Many people in programming can go their entire career without using calculus; however, it can prove invaluable if you're willing to do the work. For me it has been most effective in automation, logistics, and visualization. By identifying specific patterns, you can simply ignore the pattern, imitate the pattern, or develop a superior method all together.
The fact is that there's very little chance you'll ever use calculus. However, virtually every other scientific discipline DOES use calculus and you are working on a science degree. There are certain expectations of what a university science degree is supposed to mean and one of those things is that you know calculus. Even if you'll never use it.
It's okay if you do poorly in calculus, but make sure you put some effort into discrete mathematics.

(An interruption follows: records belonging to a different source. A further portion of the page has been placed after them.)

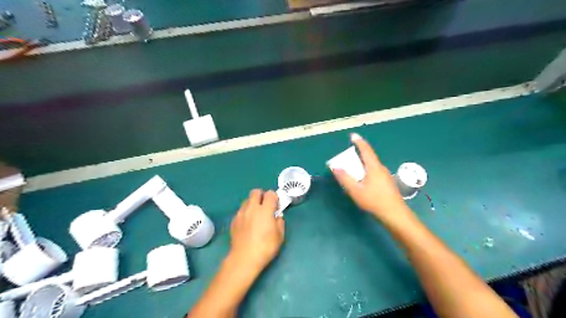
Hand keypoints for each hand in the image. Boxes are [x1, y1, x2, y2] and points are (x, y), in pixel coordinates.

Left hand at [229, 189, 285, 272]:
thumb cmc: (265, 247)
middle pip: (255, 192)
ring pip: (246, 200)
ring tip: (256, 214)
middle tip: (265, 206)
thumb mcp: (280, 236)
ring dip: (252, 203)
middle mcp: (252, 208)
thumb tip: (277, 216)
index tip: (276, 205)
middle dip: (261, 196)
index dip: (274, 197)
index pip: (270, 193)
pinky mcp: (234, 220)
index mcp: (265, 210)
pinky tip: (248, 224)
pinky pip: (241, 211)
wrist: (244, 258)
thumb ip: (280, 222)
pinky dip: (245, 213)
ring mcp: (241, 213)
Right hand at [330, 133, 414, 224]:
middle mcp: (381, 169)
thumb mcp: (356, 191)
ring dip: (362, 164)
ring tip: (353, 170)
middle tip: (348, 156)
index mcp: (374, 167)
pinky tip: (363, 181)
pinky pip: (375, 172)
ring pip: (372, 166)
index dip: (359, 142)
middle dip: (358, 154)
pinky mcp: (387, 183)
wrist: (395, 215)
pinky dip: (366, 171)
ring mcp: (386, 176)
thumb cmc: (375, 201)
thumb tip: (335, 167)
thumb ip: (345, 178)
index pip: (366, 150)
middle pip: (369, 157)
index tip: (353, 135)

There are a lot of real-world programming problems where discrete math comes into play and ignorance of its principles can embarrass you in front of other coders.

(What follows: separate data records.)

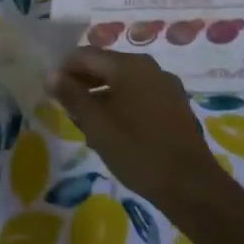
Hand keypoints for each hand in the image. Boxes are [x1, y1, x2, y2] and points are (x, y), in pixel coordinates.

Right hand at [51, 47, 217, 210]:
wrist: (193, 188)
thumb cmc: (137, 150)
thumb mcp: (96, 124)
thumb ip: (71, 95)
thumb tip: (51, 74)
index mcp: (128, 65)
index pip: (86, 55)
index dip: (64, 68)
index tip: (50, 88)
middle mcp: (149, 68)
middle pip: (106, 66)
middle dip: (83, 83)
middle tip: (65, 105)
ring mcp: (166, 87)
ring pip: (124, 83)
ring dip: (101, 96)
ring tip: (86, 121)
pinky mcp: (176, 108)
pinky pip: (140, 96)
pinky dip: (122, 105)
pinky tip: (114, 130)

Many people already provided applications in CS. But sometimes you'll find Calculus when you least expect:
Regular-expression derivatives reexamined
If you know automata this pdf might be worth reading.
Some more specific examples:
To these other excellent answers I add this point: rigor in testing.
In creating test cases for some applications I have had to make use of calculus to predict expected running times, memory sizes, and choose optimal parameters when tuning data structures. This includes understanding expected rounding error, etc.
While statistics is mentioned in other answers, I would like to specifically mention Monte-carlo algorithms, such as optimization algorithms and some frugal streaming algorithms that are based on Mathematical principles that include calculus.
Specific industries where I have worked where calculus was required include:
Finance (creating a trading platform)
Insurance (numerical integration of insurance policies in what-if scenarios to compute expected policy losses)
Logistics (optimizing the consolidation of transportation routes)
Signal processing
Calculus -- the integral portion -- is used directly in CS as a foundation for thinking about summation. If you work through any portion of Knuth's Concrete Mathematics section on summation, you will quickly recognize conventions common to calculus: understanding some of the continuous case gives you tools to consider the discrete.
Many of the uses of your CS study involve programming systems which monitor change, or in some cases, attempt to predict the future. The mathematics around those systems is rooted in differential equations and linear algebra, and differential equations are...calculus. There are teachers like Gibert Strang who advocate for moving more quickly into the differential equations part, but it is still a subset of calculus. When change depends on change in any system, it starts to be unstable (and stable) in ways which are both non-intuitive and very well understood. To understand why your sensible linear system is behaving in nonlinear ways, you either need the tools of calculus or you need to re-invent them for your problem space.
And finally, CS often requires reading and understanding the work of others, and calculus is the first exposure to a lot of shared vocabulary, convention, and history.